Het onderzoek naar de behoefte aan maatschappelijke ondersteuning vindt in ieder geval plaats in samenspraak met de cliënt, diens vertegenwoordiger en waar mogelijk de mantelzorger, overeenkomstig de volgende stappen:

  • -

    Stap 1: Na de melding dient eerst de precieze hulpvraag te worden geduid.

  • -

    Stap 2: Er wordt bepaald wat de beperkingen in de zelfredzaamheid en participatie zijn.

  • -

    Stap 3: De aard en omvang van de door het college te organiseren noodzakelijke maatschappelijke ondersteuning wordt in kaart gebracht.

  • -

    Stap 4: De mogelijkheid om met behulp van eigen kracht, gebruikelijke hulp, mantelzorg, hulp uit het sociale netwerk of een algemene voorzieningen de beperkingen in zelfredzaamheid of participatie te voorzien in een oplossing wordt onderzocht.

  • -

    Stap 5: Vervolgens dient geconcludeerd te worden of er door het college nog een deel van de hulpvraag gecompenseerd moet worden.

  • -

    Stap 6: Voor zover in het individuele geval noodzakelijk geacht, wordt specifieke deskundigheid ingeschakeld.

Artikel 3. Versis, aanvullend vervoer, reizigersbijdrage en maximale ritafstand

  • 1. Voor het gebruik van Versis, aanvullend regiovervoer, is een reizigersbijdrage verschuldigd.

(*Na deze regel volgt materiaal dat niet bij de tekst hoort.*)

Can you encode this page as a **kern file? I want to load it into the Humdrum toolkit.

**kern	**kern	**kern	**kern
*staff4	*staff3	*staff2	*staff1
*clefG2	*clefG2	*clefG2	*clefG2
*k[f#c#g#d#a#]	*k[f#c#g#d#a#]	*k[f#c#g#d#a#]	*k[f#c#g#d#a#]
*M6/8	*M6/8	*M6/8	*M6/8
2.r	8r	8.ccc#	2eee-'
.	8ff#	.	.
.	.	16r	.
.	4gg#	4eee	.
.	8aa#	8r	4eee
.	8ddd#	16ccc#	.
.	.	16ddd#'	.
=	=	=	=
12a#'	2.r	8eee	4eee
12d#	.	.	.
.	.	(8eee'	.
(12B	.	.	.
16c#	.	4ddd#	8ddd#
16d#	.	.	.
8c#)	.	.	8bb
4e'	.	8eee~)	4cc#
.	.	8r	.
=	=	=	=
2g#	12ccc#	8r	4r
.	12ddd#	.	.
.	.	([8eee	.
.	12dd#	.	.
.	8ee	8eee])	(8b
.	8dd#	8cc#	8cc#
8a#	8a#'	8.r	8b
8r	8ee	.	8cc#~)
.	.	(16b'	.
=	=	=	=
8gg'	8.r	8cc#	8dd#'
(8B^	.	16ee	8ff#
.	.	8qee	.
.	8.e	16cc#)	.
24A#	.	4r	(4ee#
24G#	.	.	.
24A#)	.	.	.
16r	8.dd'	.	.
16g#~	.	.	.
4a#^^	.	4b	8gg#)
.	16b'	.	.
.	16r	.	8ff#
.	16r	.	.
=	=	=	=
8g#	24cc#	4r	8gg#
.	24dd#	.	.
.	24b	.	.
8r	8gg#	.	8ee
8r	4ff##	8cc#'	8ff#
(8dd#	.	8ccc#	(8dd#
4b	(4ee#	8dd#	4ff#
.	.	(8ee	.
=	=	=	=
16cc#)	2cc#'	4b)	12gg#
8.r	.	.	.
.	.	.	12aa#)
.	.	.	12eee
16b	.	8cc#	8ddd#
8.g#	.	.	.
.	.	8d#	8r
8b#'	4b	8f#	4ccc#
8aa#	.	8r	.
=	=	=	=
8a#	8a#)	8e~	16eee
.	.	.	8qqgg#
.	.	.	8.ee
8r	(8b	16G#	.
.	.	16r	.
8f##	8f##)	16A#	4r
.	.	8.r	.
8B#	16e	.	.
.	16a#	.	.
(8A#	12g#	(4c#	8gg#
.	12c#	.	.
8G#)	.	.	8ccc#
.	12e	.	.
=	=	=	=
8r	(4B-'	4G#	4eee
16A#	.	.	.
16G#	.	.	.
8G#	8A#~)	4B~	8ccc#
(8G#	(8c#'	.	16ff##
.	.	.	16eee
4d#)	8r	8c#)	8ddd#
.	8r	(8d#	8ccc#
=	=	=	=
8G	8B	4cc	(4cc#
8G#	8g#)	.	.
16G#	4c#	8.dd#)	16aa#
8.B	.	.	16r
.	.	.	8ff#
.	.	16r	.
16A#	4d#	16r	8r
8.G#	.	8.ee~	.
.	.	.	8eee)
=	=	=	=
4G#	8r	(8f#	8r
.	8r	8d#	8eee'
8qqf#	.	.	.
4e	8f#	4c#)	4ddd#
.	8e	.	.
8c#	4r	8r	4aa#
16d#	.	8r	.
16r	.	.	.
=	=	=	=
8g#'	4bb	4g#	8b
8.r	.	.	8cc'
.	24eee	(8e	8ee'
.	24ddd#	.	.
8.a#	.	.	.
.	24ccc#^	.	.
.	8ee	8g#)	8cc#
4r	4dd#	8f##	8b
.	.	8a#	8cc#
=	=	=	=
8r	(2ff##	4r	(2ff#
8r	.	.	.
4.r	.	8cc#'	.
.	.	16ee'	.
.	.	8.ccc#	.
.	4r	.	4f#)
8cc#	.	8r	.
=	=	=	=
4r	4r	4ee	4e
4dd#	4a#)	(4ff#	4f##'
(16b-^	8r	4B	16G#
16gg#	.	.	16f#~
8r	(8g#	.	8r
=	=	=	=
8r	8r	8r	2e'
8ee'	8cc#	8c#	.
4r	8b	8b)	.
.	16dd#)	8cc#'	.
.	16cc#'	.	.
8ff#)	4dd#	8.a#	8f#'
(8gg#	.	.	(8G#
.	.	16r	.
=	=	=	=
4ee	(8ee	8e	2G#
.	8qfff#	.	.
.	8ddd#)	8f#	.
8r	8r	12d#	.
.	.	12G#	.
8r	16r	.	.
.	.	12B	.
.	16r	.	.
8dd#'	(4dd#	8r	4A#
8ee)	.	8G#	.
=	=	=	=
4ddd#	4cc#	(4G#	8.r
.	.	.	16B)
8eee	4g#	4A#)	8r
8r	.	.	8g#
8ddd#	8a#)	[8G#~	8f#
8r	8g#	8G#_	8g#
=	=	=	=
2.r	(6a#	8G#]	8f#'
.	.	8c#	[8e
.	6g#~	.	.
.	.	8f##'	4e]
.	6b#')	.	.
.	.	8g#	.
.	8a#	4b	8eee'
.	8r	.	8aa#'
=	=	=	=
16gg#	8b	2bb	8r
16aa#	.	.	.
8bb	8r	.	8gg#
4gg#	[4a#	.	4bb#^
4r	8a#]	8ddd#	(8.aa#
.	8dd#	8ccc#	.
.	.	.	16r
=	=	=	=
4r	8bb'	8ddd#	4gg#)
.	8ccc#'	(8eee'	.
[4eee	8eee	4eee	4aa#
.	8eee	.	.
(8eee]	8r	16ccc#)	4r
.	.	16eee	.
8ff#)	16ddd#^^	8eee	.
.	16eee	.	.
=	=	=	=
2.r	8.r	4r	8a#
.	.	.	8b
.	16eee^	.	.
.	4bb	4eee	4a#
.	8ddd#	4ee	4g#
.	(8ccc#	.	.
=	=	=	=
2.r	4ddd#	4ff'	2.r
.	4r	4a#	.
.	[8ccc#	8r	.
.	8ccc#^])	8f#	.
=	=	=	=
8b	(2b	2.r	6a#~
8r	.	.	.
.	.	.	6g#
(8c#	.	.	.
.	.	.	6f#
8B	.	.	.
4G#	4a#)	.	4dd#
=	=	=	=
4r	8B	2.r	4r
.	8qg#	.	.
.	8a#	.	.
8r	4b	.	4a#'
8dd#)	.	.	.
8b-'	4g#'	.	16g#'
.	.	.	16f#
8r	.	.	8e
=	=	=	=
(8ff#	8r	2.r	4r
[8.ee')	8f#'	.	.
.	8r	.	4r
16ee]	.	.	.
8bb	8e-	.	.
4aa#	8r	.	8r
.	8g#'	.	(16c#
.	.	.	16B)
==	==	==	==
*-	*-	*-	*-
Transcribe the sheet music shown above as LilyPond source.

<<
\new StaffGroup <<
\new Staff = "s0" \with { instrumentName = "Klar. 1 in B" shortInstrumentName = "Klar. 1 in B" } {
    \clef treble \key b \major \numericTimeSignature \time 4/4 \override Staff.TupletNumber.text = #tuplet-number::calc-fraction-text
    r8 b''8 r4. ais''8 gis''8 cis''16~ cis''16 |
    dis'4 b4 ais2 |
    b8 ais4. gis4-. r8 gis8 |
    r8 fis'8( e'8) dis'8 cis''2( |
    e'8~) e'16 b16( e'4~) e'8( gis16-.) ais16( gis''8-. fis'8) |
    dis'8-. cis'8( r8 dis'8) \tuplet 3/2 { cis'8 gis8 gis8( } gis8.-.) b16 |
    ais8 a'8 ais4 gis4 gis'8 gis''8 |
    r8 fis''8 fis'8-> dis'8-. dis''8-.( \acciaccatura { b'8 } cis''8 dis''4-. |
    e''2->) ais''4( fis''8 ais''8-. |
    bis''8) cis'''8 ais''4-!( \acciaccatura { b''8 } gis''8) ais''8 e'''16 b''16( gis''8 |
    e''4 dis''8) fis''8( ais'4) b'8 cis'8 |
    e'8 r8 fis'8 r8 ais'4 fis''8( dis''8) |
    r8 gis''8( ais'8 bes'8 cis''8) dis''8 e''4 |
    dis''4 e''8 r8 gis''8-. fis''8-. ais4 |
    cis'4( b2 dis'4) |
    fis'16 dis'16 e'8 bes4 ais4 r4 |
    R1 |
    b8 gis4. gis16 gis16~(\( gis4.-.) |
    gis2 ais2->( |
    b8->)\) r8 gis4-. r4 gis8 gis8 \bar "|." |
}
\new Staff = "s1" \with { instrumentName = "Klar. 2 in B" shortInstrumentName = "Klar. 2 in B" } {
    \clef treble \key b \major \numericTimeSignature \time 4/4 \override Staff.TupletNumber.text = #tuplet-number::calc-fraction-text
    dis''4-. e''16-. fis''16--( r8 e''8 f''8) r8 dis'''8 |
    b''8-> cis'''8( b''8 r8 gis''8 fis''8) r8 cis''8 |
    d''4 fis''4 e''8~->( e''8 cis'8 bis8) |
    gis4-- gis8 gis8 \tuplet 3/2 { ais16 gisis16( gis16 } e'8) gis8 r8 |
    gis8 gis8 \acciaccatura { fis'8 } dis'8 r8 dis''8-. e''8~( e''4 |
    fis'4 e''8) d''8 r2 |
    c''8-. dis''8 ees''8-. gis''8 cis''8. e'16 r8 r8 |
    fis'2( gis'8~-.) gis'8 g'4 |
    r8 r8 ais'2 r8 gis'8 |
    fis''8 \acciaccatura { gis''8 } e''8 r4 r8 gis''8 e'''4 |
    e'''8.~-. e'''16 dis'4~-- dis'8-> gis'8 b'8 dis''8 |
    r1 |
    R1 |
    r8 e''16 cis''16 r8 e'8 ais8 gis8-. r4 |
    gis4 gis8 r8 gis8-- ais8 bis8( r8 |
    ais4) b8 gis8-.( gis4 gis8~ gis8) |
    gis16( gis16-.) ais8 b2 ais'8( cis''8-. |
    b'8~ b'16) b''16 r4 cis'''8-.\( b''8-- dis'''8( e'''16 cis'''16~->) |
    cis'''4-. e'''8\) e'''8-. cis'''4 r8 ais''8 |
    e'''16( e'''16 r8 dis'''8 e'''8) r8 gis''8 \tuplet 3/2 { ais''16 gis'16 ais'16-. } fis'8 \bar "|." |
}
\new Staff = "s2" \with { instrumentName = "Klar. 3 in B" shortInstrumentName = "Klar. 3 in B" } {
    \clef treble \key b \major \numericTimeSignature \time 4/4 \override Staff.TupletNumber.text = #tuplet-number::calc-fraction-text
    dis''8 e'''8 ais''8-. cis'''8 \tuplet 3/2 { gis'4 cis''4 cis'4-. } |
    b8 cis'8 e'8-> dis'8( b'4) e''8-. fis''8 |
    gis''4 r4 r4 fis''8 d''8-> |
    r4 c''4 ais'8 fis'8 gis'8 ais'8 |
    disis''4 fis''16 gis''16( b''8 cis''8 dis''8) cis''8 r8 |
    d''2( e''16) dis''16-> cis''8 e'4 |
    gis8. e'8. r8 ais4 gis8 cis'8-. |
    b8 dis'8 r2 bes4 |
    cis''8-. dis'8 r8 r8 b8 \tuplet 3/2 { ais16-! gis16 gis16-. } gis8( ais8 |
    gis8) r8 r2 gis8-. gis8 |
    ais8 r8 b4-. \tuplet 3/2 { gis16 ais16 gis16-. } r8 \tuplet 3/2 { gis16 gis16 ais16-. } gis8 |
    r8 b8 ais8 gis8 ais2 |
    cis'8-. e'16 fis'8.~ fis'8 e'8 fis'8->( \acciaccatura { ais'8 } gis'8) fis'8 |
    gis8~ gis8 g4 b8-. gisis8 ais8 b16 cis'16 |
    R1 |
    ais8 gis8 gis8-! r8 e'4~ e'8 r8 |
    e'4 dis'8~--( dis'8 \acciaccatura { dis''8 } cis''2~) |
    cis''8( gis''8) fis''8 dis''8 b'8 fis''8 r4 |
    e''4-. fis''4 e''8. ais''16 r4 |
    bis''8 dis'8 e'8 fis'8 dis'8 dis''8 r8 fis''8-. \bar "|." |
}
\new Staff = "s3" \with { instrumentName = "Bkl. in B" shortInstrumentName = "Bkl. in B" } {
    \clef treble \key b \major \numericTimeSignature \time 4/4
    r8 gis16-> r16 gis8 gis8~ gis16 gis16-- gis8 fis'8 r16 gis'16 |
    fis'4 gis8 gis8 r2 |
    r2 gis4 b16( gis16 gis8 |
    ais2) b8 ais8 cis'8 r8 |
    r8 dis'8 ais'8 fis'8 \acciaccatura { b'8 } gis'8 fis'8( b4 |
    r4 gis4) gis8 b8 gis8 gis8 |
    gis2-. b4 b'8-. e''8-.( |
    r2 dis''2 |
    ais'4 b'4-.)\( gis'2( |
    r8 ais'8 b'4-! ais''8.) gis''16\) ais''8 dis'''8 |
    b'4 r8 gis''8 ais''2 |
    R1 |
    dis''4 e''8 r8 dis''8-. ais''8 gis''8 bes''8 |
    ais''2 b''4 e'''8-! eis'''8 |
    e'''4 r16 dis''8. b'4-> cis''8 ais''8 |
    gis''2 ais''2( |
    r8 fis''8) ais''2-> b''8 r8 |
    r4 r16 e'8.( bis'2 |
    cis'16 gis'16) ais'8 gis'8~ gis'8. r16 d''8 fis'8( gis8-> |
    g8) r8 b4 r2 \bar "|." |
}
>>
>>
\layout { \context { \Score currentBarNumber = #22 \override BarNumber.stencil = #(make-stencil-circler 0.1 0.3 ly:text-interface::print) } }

De reizigersbijdrage is gelijk aan het tarief van Versis.

     

    Wmo reiziger

    Medereiziger (maximaal 1 per Wmo reiziger)

    Opstaptarief

    € 1,84

    2 x tarief Wmo reiziger

    Tarief per kilometer t/m 25 kilometer

    € 0,215

    2 x tarief Wmo reiziger

    Tarief per kilometer vanaf de 26ste tot en met de 29ste kilometer

    € 2,56

    2 x tarief Wmo reiziger

  • 2. De tarieven worden jaarlijks, met ingang van 1 januari, vastgesteld conform de tarieven van het reguliere regionale openbaar vervoer in regio Rivierenland.

  • 3. De maximale ritafstand per enkele rit bedraagt 30 kilometer.

Artikel 4. Verstrekkingsvorm hulpmiddelen en algemeen gebruikelijke voorzieningen

  • 1. Hulpmiddelen worden in principe door het college in bruikleen verstrekt.

  • 2. Hulpmiddelen met een bruto aanschafwaarde tot € 500,- excl. btw, zoals bijvoorbeeld douche- en toilethulpmiddelen, die niet als algemeen gebruikelijk worden aangemerkt, kunnen door de gemeente in eigendom aan de client worden verstrekt.

  • 3. Wanneer een client gebruik kan maken van een algemeen gebruikelijke voorziening, komt hij niet in aanmerking voor een maatwerkvoorziening (artikel 10 verordening). De volgende (woon)voorzieningen worden door de gemeente als algemeen gebruikelijk aangemerkt en worden niet door de gemeente verstrekt: toiletpot en verhoogd / hangend toilet losse toiletverhoger, toiletstoel, douchecabine, douchecel, douchewand, seniorendouchebak, airconditioning woonruimte, zonwering (binnen en buiten), alle vormen van kranen (eenhendel-mengkranen, thermostaatkranen en glijstangset), douchezitjes, douchestoelen en badzitjes, beugels (wand/vloer), grepen (wand/vloer) en drempelhulpen.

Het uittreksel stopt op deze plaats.